A.D. 10,000.
An old man, more than six hundred years of age, was walking
with a boy through a great museum. The people who were
moving around them had beautiful forms, and faces which
were indescribably refined and spiritual.
"Father," said the boy, "you promised to tell me to-day
about the Dark Ages. I like to hear how men lived and
thought long ago."
"It is no easy task to make you understand the past,"
was the reply. "It is hard to realize that man could have
been so ignorant as he was eight thousand years ago, but
come with me; I will show you something."
He led the boy to a cabinet containing a few time-worn
books bound in solid gold.
"You have never seen a book," he said, taking out a large
volume and carefully placing it on a silk cushion on a
table. "There are only a few in the leading museums of
the world. Time was when there were as many books on earth
as inhabitants."
"I cannot understand," said the boy with a look of perplexity
on his intellectual face. "I cannot see what people could
have wanted with them; they are not attractive; they seem
to be useless."
The old man smiled. "When I was your age, the subject
was too deep for me; but as I grew older and made a close
study of the history of the past, the use of books gradually
became plain to me. We know that in the year 2000 they
were read by the best minds. To make you understand this,
I shall first have to explain that eight thousand years
ago human beings communicated their thoughts to one another
by making sounds with their tongues, and not by mind-reading,
as you and I do. To understand me, you have simply to
read my thoughts as well as your education will permit;
but primitive man knew nothing about thought-intercourse,
so he invented speech. Humanity then was divided up in
various races, and each race had a separate language.
As certain sounds conveyed definite ideas, so did signs
and letters; and later, to facilitate the exchange of
thought, writing and printing were invented. This book
was printed."
The boy leaned forward and examined the pages closely;
his young brow clouded. "I cannot understand," he said,
"it seems so useless."
The old man put his delicate fingers on the page. "A
line of these words may have conveyed a valuable thought
to a reader long ago," he said, reflectively. "In fact,
this book purports to be a history of the world up to
the year 2000. Here are some pictures," he continued,
turning the worn leaves carefully. "This is George Washington;
this a pope of a church called the Roman Catholic; this
is a man named Gladstone, who was a great political leader
in England. Pictures then, as you see, were very crude.
We have preserved some of the oil paintings made in those
days. Art was in its cradle. In producing a painting of
an object, the early artists mixed colored paints and
spread them according to taste on stretched canvas or
on the walls or windows of buildings. You know that our
artists simply throw light and darkness into space in
the necessary variations, and the effect is all that could
be desired in the way of imitating nature. See that landscape
in the alcove before you. The foliage of the trees, the
grass, the flowers, the stretch of water, have every appearance
of life because the light which produces them is alive."

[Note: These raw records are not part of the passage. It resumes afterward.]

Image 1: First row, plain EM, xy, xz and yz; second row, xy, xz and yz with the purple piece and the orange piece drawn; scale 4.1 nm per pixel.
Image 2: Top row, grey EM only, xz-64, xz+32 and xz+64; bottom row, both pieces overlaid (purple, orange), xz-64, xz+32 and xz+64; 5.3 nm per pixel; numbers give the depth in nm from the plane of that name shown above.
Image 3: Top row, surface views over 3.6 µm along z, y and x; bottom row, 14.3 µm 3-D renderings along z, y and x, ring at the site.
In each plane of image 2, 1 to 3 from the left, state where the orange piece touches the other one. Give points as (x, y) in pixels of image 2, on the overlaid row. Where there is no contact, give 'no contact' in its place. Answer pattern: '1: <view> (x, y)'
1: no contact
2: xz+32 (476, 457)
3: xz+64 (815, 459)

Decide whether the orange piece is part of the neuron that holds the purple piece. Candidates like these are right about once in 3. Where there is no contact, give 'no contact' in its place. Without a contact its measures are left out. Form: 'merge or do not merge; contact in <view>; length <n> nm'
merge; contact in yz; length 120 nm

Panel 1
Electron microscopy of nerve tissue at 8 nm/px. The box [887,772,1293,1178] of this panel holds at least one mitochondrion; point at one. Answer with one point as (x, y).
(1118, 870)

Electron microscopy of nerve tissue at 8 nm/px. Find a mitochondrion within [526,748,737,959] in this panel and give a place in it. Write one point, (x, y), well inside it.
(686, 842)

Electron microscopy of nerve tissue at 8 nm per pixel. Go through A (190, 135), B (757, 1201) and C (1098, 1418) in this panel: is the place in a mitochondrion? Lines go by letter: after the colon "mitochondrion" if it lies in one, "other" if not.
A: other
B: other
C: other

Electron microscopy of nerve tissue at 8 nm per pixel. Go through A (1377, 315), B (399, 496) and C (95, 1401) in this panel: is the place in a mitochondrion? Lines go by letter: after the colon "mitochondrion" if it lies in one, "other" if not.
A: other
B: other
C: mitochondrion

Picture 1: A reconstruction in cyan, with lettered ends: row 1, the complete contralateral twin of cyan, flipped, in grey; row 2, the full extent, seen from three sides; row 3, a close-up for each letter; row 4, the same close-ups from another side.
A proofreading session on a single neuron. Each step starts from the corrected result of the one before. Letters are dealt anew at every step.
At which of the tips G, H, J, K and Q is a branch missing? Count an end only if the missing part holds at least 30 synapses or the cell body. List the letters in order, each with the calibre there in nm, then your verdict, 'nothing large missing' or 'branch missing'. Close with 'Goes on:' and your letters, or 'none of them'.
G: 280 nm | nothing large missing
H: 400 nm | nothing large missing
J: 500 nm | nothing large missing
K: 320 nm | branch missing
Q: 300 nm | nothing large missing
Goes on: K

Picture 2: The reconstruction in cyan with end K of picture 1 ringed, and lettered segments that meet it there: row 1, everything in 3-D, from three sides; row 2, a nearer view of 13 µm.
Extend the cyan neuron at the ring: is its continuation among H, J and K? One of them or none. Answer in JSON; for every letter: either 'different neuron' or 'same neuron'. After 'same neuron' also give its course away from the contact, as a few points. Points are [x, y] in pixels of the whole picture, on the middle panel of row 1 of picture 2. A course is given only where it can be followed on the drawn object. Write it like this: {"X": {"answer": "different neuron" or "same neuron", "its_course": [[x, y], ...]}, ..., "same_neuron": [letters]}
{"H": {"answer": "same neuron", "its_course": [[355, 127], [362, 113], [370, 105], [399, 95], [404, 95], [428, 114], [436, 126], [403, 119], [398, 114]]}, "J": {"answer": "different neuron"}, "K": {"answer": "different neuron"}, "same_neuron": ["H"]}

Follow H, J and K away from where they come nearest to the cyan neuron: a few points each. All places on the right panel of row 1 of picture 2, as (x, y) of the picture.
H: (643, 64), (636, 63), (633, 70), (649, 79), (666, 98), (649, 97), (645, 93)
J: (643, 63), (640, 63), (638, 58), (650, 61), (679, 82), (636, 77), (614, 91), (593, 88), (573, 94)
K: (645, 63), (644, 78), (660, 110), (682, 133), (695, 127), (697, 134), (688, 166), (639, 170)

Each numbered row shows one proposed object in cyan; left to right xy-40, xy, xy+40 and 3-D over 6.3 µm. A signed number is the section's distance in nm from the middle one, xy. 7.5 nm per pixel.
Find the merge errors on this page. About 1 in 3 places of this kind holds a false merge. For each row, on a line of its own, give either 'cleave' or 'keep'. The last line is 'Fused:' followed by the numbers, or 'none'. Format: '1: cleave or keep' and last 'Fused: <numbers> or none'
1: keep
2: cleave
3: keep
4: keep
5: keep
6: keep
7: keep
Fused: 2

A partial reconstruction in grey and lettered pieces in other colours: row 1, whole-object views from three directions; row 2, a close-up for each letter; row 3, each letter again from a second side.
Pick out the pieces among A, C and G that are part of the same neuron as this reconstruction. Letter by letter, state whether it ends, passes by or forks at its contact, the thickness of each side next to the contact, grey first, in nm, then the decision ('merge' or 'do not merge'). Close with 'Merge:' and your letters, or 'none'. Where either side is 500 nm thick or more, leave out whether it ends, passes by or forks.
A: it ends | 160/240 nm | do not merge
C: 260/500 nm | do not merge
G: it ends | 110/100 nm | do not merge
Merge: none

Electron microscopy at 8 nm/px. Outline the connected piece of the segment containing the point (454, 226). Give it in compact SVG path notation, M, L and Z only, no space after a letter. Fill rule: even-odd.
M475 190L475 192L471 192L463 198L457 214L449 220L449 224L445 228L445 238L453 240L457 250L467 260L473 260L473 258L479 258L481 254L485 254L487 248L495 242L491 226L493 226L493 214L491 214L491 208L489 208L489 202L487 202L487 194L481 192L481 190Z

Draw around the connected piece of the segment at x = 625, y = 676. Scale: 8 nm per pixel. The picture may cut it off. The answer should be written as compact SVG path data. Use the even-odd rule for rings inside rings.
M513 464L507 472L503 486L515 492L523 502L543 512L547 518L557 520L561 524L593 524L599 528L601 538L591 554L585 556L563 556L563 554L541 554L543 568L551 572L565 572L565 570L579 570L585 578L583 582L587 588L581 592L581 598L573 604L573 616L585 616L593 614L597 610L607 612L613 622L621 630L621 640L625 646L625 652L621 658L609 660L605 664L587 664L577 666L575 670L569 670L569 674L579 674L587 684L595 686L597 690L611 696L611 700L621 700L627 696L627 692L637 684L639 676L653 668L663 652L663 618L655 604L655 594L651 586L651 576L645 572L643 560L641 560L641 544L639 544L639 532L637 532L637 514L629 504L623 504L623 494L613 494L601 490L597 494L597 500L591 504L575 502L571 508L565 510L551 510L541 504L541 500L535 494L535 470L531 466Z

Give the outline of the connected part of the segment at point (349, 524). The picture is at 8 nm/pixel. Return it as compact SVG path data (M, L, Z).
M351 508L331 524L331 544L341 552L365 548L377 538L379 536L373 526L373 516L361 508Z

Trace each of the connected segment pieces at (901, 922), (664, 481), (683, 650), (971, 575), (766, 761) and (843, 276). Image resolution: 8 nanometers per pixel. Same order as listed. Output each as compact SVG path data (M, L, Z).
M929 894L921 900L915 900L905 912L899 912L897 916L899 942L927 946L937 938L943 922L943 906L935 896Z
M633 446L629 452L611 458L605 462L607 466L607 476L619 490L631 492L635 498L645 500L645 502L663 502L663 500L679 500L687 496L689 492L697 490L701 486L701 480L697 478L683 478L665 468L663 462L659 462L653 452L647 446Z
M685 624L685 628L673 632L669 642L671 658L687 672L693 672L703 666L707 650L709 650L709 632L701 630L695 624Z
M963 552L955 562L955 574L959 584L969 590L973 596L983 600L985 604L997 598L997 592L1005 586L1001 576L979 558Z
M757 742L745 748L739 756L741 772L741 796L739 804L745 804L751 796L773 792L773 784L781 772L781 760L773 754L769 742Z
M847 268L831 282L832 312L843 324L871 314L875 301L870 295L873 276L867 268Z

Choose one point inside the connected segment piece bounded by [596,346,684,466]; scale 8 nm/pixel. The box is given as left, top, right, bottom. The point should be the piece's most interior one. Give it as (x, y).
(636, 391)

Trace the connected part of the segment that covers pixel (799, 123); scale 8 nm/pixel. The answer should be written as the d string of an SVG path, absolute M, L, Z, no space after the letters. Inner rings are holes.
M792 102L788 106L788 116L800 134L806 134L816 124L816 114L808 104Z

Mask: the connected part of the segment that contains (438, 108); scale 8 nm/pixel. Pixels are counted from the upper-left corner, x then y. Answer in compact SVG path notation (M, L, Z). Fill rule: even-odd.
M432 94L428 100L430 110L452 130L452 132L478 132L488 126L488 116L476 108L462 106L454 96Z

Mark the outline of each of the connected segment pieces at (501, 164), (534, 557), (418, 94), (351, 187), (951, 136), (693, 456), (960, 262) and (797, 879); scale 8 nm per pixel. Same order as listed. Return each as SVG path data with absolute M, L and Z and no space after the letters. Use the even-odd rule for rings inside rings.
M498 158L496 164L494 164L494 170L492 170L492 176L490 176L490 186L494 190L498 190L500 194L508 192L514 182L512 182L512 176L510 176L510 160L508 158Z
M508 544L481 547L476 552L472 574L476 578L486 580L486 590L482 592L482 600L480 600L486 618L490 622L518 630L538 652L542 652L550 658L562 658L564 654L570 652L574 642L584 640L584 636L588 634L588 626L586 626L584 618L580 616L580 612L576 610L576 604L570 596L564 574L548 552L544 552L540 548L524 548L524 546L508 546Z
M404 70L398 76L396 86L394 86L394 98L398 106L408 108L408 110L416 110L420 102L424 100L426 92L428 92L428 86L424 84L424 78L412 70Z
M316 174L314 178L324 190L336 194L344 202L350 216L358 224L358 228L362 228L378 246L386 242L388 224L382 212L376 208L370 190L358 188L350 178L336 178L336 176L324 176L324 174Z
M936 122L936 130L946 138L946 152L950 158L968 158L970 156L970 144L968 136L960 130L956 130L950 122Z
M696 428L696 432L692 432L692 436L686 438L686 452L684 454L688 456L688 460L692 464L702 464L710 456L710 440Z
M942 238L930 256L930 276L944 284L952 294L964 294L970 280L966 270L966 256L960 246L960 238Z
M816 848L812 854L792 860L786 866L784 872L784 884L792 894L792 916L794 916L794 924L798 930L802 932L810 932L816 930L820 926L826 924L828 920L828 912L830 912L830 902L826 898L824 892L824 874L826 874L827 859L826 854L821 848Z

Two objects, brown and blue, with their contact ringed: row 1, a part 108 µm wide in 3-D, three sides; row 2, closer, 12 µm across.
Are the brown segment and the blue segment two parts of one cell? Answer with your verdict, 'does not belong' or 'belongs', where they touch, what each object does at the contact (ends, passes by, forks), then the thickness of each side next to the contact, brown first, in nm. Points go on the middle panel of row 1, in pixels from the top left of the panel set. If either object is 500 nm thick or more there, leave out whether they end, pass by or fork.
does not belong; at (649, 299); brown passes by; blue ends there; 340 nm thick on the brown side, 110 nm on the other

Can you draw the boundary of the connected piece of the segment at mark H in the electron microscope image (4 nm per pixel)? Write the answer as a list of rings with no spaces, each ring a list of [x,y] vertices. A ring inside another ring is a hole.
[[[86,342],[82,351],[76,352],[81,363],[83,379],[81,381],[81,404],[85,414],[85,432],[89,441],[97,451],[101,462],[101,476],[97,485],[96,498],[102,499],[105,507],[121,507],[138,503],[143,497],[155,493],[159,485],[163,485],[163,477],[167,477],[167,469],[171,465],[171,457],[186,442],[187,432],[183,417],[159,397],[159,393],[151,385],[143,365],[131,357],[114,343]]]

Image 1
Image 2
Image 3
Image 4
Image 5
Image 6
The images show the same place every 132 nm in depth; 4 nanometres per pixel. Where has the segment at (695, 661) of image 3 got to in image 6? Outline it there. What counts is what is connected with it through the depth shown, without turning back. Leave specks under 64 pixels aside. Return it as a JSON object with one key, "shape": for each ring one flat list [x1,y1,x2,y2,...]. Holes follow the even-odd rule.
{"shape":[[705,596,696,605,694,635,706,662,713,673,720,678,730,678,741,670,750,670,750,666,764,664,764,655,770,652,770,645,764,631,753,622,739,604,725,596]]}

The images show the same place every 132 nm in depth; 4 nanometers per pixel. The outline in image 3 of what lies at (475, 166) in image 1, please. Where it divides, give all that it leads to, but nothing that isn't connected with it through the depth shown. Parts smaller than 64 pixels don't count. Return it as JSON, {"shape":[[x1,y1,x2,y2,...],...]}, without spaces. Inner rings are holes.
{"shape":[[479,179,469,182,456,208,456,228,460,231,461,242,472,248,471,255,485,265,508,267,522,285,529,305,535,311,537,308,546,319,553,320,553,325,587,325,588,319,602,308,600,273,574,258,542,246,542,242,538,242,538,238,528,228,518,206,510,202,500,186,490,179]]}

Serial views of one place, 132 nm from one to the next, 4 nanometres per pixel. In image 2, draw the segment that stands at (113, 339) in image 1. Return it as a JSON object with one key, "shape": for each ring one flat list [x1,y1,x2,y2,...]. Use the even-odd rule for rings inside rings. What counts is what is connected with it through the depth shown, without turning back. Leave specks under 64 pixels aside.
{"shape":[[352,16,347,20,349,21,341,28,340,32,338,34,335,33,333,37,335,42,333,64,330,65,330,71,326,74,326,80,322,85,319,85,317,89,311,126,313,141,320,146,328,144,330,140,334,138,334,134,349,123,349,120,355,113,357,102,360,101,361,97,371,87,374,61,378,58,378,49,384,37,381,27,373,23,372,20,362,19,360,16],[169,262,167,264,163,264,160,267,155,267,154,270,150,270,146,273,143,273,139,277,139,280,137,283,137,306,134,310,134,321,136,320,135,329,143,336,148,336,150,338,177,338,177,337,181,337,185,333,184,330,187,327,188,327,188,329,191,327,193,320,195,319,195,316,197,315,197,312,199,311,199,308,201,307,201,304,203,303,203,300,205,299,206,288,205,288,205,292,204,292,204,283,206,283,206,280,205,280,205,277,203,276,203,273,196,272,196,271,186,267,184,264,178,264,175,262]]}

The boy looked at the scene admiringly for a few minutes,
then bent again over the book. Presently he recoiled from
the pictures, a strange look of disgust struggling in
his tender features.
"These men have awful faces," he said. "They are so unlike
people living now. The man you call a pope looks like
an animal. They all have huge mouths and frightfully heavy
jaws. Surely men could not have looked like that."
"Yes," the old man replied, gently. "There is no doubt
that human beings then bore a nearer resemblance to the
lower animals than we now do. In the sculpture and portraits
of all ages we can trace a gradual refinement in the appearances
of men. The features "of the human race to-day are more
ideal. Thought has always given form and expression to
faces. In those dark days the thoughts of men were not
refined. Human beings died of starvation and lack of attention
in cities where there were people so wealthy that they
could not use their fortunes. And they were so nearly
related to the lower animals that they believed in war.
George Washington was for several centuries reverenced
by millions of people as a great and good man; and yet
under his leadership thousands of human beings lost their
lives in battle."
The boy's susceptible face turned white.
"Do you mean that he encouraged men to kill one another?"
he asked, bending more closely over the book.
"Yes, but we cannot blame him; he thought he was right.
Millions of his countrymen applauded him. A greater warrior
than he was a man named Napoleon Bonaparte. Washington
fought under the belief that he was doing his country
a service in defending it against enemies, but everything
in history goes to prove that Bonaparte waged war to gratify
a personal ambition to distinguish himself as a hero.
Wild animals of the lowest orders were courageous, and
would fight one another till they died; and yet the most
refined of the human race, eight or nine thousand years
ago, prided themselves on the same ferocity of nature.
Women, the gentlest half of humanity, honored men more
for bold achievements in shedding blood than for any other
quality. But murder was not only committed in wars; men
in private life killed one another; fathers and mothers
were now and then so depraved as to put their own children
to death; and the highest tribunals of the world executed
murderers without dreaming that it was wrong, erroneously
believing that to kill was the only way to prevent killing."